Cannabis industry veterans share business survival tips from past three recessions

Ed Schmults

Current job: CEO

Company: Calyx Peak, Foxborough, Massachusetts

Sector: Vertically integrated multistate operator

1990-91 lesson: Manage inventory and cash.

As a senior business analyst with outdoor clothing company Patagonia when the 1990 recession hit, Schmultz saw the downturn force roughly 30% of his colleagues from their jobs, including the entire executive team.

A big problem was inventory, Schmults recalled. Patagonia and other retailers were caught with inventory they couldn’t move, and more problems were on the way.

“When these things sneak up on you, it’s like, ‘Oh, my gosh, we got all this inventory in the warehouse or on an incoming boat. What are we going to do?’ So you’ve got to rationalize your inventory to turn that to cash,” he said.

In other words, you have to swiftly sell and find buyers for the inventory you have in your stores and have plans to move inventory that’s been ordered and on its way.

Another key question is how you manage your cash, Schmultz said. “Who are you going to pay? Who are you not going to pay? Who are you going to pay slowly? Who are you going to negotiate with?”

2001 lesson: Experienced employees are good for business.

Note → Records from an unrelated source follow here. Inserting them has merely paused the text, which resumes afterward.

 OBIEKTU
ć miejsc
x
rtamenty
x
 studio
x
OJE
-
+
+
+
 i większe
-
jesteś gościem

Schmultz joined Freeborders, a software company for the retail and apparel industries, as president of global sales in late 2000 – just as the bust was unfolding.

Investors and executives at mainstream companies had already been burned by bad internet investments, and Schmultz’s first meeting was with a skeptical group of six executives from another company.

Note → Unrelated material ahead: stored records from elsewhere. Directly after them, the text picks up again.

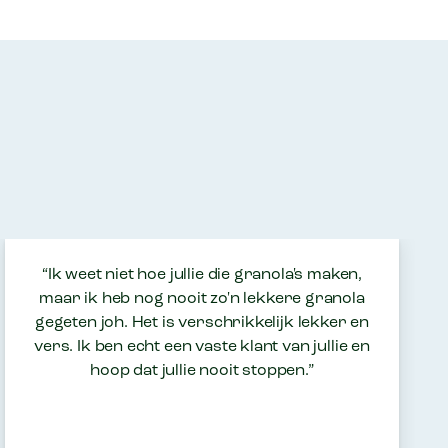
“Ik weet niet hoe jullie die granola's maken,
maar ik heb nog nooit zo'n lekkere granola
gegeten joh. Het is verschrikkelijk lekker en
vers. Ik ben echt een vaste klant van jullie en
hoop dat jullie nooit stoppen.”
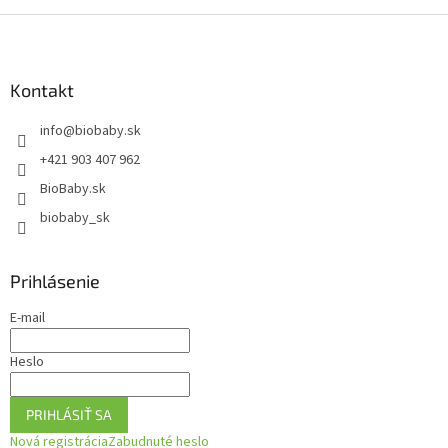
Z
á
p
ä
Kontakt
t
info
@
biobaby.sk
i
e
+421 903 407 962
BioBaby.sk
biobaby_sk
Prihlásenie
E-mail
Heslo
PRIHLÁSIŤ SA
Nová registrácia
Zabudnuté heslo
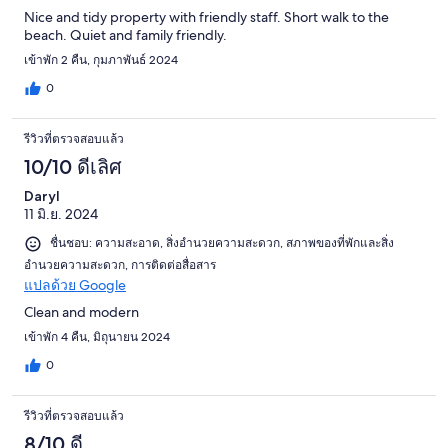
Nice and tidy property with friendly staff. Short walk to the
beach. Quiet and family friendly.
เข้าพัก 2 คืน, กุมภาพันธ์ 2024
0
รีวิวที่ตรวจสอบแล้ว
10/10 ดีเลิศ
Daryl
11 มิ.ย. 2024
ชื่นชอบ: ความสะอาด, สิ่งอำนวยความสะดวก, สภาพของที่พักและสิ่ง
อำนวยความสะดวก, การติดต่อสื่อสาร
แปลด้วย Google
Clean and modern
เข้าพัก 4 คืน, มิถุนายน 2024
0
รีวิวที่ตรวจสอบแล้ว
8/10 ดี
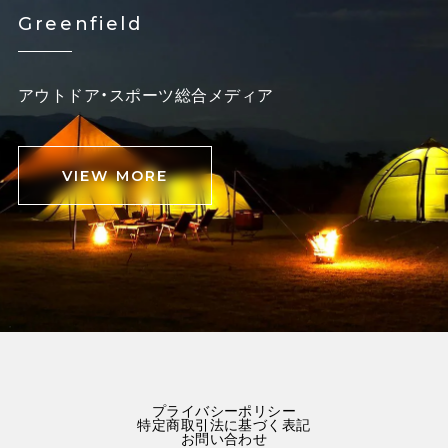
Greenfield
アウトドア・スポーツ総合メディア
VIEW MORE
プライバシーポリシー
特定商取引法に基づく表記
お問い合わせ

“They all have their arms crossed, and this guy looks at me, and says. ‘What do you know about my business, Mr. Software Sales Executive?’”

“I know a lot more about your business than I do about software,” Schmultz replied. “And it was literally like I’d slapped him. He’s like, ‘Why?’”

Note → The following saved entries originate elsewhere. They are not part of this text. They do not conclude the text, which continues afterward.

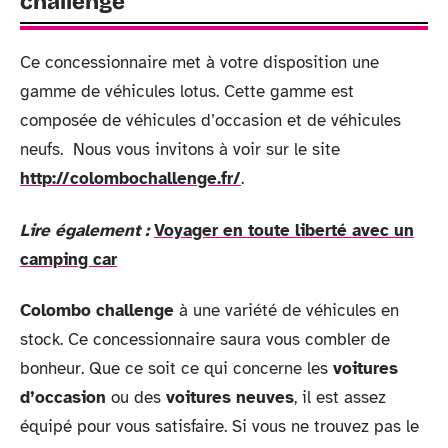
challenge
Ce concessionnaire met à votre disposition une
gamme de véhicules lotus. Cette gamme est
composée de véhicules d’occasion et de véhicules
neufs. Nous vous invitons à voir sur le site
http://colombochallenge.fr/
.
Lire également :
Voyager en toute liberté avec un
camping car
Colombo challenge
à une variété de véhicules en
stock. Ce concessionnaire saura vous combler de
bonheur. Que ce soit ce qui concerne les
voitures
d’occasion
ou des
voitures neuves
, il est assez
équipé pour vous satisfaire. Si vous ne trouvez pas le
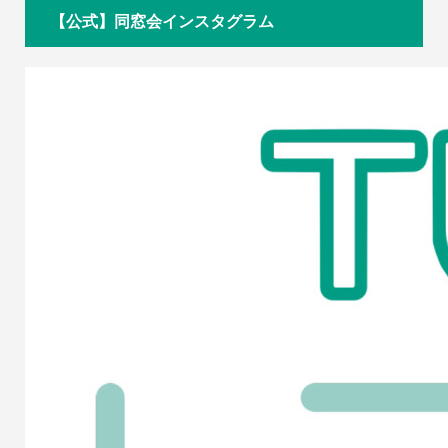
【公式】同窓会インスタグラム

Schmultz explained his background working in apparel supply chains, and it turned out he and his counterparts even had products made in the same factory.

“That went well for us because the company was bringing in people who’d worked in the supply chain and could really talk about how you would use these tools to great effect rather than bringing software people who were just trying to sell software and move on to the next sales close,” Schmultz said.

“We’re not going to just bring in typical software people. We’re going to bring in people who have been in your shoes. That makes for more compelling sales.”

2007-09 lesson: Identify what suppliers offer the most value, jettison those that offer the least.

Schmultz became chief executive of FAO Schwartz in 2005 and revived the iconic toy store – and then the subprime loan crisis hit.

“Our sales just fell off a cliff. I was also on the board of REI at that time, and the same thing happened to them,” Schmults recalled. “We suspected that business was going to get tougher but not quite so abruptly and suddenly.”

Schmults had to do what his leaders at Patagonia did two decades earlier, but with a harder product to sell and in a much more difficult downturn.

“You have to get out from under your inventory burden. You have to reduce costs, which sadly involved layoffs,” he recalled.

“You also have to think about how can you improve your processes? How can you look at your supply relationships and figure out who’s adding value? Are you bidding out all of your costly contracts to make sure you’re getting good value there? When business is good, you don’t address a lot of those important, day-in, day-out business aspects.”

Schmults and his team also reassessed the technology the company was using and measured which products were generating the most revenue per square foot in the store.

Ultimately, FAO Schwartz was sold to Toys R Us.